## EXERCISE TASKS
1 > In the internationalized domain names draft, what is the maximum time an Internet-Draft stays valid?
2 > Carry on writing the internationalized domain names draft from the point where it stops.

**** TEXT PASSAGE

[Date Prev][Date Next][Thread Prev][Thread Next][Date Index][Thread Index]

alpha v0.3



Here is version 0.3. 

Bill's comment will be integrated in next version as I just recieve it.

Thanks to Paul Hoffman who has done a lot of editing on the doc.

-James Seng
             Requirements of Internationalized Domain Names

Status of this Memo

This document is an Internet-Draft and is in full conformance with
all provisions of Section 10 of RFC2026.

Internet-Drafts are working documents of the Internet Engineering
Task Force (IETF), its areas, and its working groups. Note that
other groups may also distribute working documents as
Internet-Drafts.

Internet-Drafts are draft documents valid for a maximum of six
months and may be updated, replaced, or obsoleted by other
documents at any time. It is inappropriate to use Internet-
Drafts as reference material or to cite them other than as
"work in progress."

The list of current Internet-Drafts can be accessed at
http://www.ietf.org/ietf/1id-abstracts.txt

The list of Internet-Draft Shadow Directories can be accessed at
http://www.ietf.org/shadow.html.


Abstract

This document describes the requirement for encoding international
characters into DNS names and records. This document is guidance for
developing protocols for internationalised domain names.

********
**** DATASET EXTRACT

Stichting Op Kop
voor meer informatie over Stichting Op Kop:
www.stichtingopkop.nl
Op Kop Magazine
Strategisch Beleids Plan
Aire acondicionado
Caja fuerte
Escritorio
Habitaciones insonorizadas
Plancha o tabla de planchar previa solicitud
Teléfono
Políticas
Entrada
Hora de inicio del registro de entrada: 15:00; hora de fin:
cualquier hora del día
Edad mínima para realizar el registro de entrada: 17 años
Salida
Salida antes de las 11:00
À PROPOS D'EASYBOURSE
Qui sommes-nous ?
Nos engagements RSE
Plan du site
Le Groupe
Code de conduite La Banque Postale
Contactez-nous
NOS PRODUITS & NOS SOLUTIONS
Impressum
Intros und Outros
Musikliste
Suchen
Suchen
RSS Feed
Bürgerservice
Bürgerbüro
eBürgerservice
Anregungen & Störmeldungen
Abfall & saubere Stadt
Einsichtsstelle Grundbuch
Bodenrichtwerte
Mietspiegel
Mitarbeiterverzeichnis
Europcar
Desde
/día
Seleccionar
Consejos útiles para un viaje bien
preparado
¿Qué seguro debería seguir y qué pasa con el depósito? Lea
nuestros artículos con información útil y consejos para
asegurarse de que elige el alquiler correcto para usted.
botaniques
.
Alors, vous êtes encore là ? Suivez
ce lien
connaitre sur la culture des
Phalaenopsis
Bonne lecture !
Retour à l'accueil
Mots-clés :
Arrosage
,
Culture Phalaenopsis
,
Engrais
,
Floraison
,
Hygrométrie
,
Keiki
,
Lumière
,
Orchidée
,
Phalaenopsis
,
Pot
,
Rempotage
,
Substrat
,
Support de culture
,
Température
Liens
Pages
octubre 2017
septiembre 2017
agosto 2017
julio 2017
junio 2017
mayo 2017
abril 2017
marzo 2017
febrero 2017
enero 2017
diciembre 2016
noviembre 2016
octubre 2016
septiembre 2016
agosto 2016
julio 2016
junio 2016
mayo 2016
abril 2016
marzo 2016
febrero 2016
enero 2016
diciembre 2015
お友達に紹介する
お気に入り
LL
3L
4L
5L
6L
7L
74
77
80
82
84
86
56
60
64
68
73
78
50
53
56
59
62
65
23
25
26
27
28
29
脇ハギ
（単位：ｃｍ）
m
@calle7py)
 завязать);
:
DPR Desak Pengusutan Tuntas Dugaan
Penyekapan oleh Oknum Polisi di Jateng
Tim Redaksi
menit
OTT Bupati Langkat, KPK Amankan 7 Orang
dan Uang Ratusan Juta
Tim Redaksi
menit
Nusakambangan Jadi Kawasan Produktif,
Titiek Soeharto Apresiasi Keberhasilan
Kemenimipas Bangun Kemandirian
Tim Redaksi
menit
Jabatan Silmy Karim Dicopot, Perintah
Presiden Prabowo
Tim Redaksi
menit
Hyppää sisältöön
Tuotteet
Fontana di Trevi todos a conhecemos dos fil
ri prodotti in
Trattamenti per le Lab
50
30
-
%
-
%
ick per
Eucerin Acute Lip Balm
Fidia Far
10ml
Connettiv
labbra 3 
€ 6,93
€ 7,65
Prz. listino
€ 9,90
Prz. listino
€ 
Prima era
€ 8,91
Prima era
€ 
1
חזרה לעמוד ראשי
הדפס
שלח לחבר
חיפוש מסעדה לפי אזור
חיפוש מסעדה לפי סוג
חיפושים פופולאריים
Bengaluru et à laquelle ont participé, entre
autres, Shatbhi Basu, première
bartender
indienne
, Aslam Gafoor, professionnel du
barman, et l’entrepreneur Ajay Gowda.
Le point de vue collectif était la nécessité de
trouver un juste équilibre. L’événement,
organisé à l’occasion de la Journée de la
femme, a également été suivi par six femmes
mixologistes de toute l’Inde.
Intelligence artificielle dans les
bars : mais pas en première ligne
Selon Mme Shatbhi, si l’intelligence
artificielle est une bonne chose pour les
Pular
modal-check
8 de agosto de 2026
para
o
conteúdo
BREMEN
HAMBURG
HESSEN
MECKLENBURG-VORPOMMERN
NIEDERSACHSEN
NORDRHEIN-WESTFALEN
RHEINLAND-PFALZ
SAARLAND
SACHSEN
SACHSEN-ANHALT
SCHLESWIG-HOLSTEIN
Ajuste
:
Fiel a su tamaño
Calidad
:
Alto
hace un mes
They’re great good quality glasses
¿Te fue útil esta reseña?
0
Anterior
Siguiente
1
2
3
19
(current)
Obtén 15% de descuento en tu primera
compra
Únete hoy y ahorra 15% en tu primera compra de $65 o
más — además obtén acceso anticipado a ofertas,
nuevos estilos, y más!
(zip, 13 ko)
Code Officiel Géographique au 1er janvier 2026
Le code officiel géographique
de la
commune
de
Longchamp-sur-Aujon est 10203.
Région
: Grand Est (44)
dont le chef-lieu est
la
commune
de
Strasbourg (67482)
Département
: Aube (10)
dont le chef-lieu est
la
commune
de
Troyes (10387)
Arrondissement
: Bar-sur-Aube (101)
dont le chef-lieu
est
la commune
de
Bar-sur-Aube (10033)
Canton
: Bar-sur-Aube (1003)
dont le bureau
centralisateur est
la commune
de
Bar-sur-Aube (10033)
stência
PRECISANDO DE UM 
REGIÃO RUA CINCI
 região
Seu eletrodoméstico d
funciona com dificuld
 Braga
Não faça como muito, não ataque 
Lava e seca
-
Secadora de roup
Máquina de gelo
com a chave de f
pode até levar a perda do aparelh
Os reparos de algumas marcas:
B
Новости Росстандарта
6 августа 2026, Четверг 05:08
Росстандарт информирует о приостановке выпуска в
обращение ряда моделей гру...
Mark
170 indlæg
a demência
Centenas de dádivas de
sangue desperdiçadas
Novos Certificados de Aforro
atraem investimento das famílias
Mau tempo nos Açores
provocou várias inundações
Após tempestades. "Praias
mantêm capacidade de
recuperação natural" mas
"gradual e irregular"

********

## ANSWERS BY ITEM NUMBER
1 > Six months.

2 >
1. Introduction

At present, the encoding of Internet domain names is restricted to a
subset of 7-bit ASCII (ISO/IEC 646). HTML, XML, IMAP, FTP, and many
other text based items on the Internet have already been
internationalised. It is important for domain names to be similarly
internationalised.

This document is being discussed on the "idn" mailing list. To join the
list, send a message to <majordomo@ops.ietf.org> with the words
"subscribe idn" in the body of the message. Archives of the mailing
list can also be found at ftp://ops.ietf.org/pub/lists/idn*.

1.1 Definitions and Conventions

The key words "MUST", "MUST NOT", "REQUIRED", "SHALL", "SHALL NOT",
"SHOULD", "SHOULD NOT", "RECOMMENDED", "MAY", and "OPTIONAL" in this
document are to be interpreted as described in [RFC2119].

"IDN" is used in this document as an abbreviation for "internationalized 
domain name". This is defined as a domain name that contains one or more 
characters that are outside the set of characters specified as legal 
characters for domain names in [RFC1034] Section 3.5.

A master server for a zone holds the main copy of that zone. This copy
is sometimes stored in a zone file. A slave server for a zone holds a
complete copy of the records for that zone. A caching server holds
temporary copies of DNS records; it uses records to answer queries
about domain names. Further explaination of these terms can be found in
[RFC1034] and [RFC1996].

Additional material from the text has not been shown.